In 2007 I paid to go to Brazil as a volunteer in a team helping build new homes for families living in favelas (slums).


Helping in that way had been something I’d wanted to do since I was 18 but I’d deferred it, went to university instead and life took over for 40 years.

In that 2 week trip with Mission Direct, I saw poverty and suffering in a way I’d never seen before. I also saw many good people dedicating their lives to helping the poor and needy – literally, giving their lives to it. The whole experience made a massive impact on me. It changed my life.

In 2008 I again volunteered as part of a team, this time building classrooms in Zambia for shanty town children. The poverty and need here was an order of magnitude greater than in Brazil and when I got back to the UK I struggled to settle back. I returned in 2009 to build more classrooms in Zambia, this time with my wife Shirley.

For a time, Shirley and I were keen to work overseas for a longer term. I was in discussion with (COINS Global Founder) Larry Sullivan and Ric Law, the head of COINS Foundation at the time, about the possibility of working in northern Zambia with the community Foundation we were sponsoring there. Family reasons prevented this from happening, at which point we decided to devote our efforts to helping locally.

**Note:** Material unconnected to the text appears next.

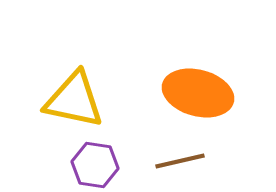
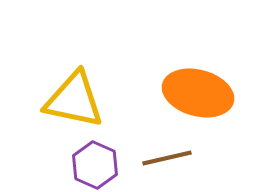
brown line: moved 13 px left, 3 px up
purple hexagon: rotated 15 degrees clockwise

I reduced my working days with COINS Global to 3 in order to free up time. We then got involved in a succession of community projects in Maidenhead, and have continued to this day: distributing food to needy families each week via the local food bank; feeding the homeless; working with the local Street Angels; helping dysfunctional families.

So why do I do these things, why volunteer? It’s for 3 main reasons:

1) Firstly, I believe I’m privileged to enjoy the standard of living I have, in the 5th biggest economy of the globe. Therefore, I find it natural to want to help others who are less privileged or marginalised, or to put it as Larry does, “with privilege comes responsibility.” How can I live as I do when I know the poor, the disadvantaged or the disabled live as they do? I’ve found it impossible to see their situation and NOT respond – respond with my time, my resources, my energy, support and encouragement. It could so easily be me in their situation - we’re separated only by circumstance and accidents of geography or birth.

2) Next, I’m a Christian. This means very different things to different people. For me it’s about way more than simply going to church or being part of a social network of Christians – a club if you like. It’s fundamentally about following Jesus’ radical example to reach out into the community to help the needy and those less fortunate than ourselves - to be the Good Samaritan to strangers, to treat them as our own. It’s about showing compassion and as Ric Law put it, offering a hand-up (and not just a hand-out).

3) Finally, I believe I’m the richer for doing it – not materially of course, but in my understanding of life, of people, of who they are and who I am. I feel far more connected by helping people and also working with other volunteers, relating to them, understanding them.

It’s for these reasons I volunteer. While I’ve life and health to do so, I expect I always will.